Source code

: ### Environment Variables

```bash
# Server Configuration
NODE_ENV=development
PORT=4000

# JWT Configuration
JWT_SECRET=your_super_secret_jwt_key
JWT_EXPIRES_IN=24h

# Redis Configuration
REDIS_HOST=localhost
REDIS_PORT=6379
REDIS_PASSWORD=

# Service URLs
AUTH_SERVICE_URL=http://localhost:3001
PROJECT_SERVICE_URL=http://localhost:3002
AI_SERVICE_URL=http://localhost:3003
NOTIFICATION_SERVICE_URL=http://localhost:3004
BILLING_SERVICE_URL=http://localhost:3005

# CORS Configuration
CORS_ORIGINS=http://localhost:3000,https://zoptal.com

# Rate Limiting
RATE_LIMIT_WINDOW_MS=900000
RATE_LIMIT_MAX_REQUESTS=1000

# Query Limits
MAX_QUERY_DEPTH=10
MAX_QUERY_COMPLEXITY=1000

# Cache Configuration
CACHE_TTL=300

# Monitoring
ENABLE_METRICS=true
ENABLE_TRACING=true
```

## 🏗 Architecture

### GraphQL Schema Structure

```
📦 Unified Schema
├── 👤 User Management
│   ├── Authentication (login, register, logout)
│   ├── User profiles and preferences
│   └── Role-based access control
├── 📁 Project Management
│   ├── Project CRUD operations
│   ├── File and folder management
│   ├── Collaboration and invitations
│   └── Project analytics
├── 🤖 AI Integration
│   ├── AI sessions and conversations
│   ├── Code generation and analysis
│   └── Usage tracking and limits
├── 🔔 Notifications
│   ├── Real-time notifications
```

┄┄┄┄┄┄┄┄┄┄┄┄┄┄┄┄┄┄┄┄

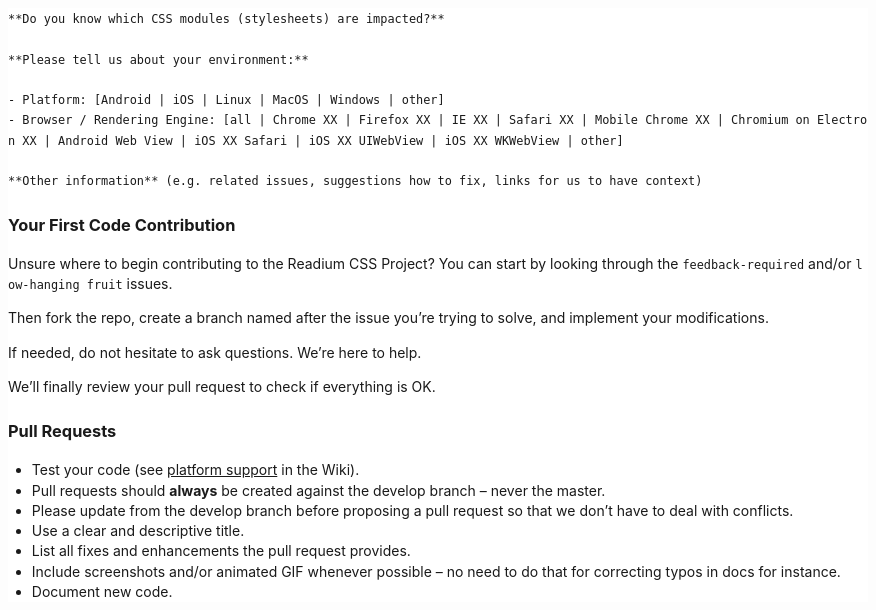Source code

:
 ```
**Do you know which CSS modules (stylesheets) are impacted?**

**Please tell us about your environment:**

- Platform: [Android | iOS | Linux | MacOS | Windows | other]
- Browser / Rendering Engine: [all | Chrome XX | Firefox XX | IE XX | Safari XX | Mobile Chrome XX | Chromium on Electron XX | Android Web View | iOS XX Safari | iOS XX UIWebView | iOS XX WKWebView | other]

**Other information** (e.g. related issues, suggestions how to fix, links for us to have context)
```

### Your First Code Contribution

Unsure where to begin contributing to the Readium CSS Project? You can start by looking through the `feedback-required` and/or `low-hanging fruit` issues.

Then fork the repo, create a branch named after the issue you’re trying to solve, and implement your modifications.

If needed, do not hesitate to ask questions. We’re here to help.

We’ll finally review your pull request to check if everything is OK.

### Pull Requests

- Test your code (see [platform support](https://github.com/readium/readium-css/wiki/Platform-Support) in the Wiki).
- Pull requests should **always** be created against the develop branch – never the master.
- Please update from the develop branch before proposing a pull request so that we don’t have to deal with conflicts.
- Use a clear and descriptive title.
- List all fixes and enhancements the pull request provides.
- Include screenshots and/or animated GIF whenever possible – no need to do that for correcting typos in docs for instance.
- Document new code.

┄┄┄┄┄┄┄┄┄┄┄┄┄┄┄┄┄┄┄┄

▸ **Task goal**
Would you copy out every line in the records that includes the string "Configuration"?

▸ **Expected answer**
# Server Configuration
# JWT Configuration
# Redis Configuration
# CORS Configuration
# Cache Configuration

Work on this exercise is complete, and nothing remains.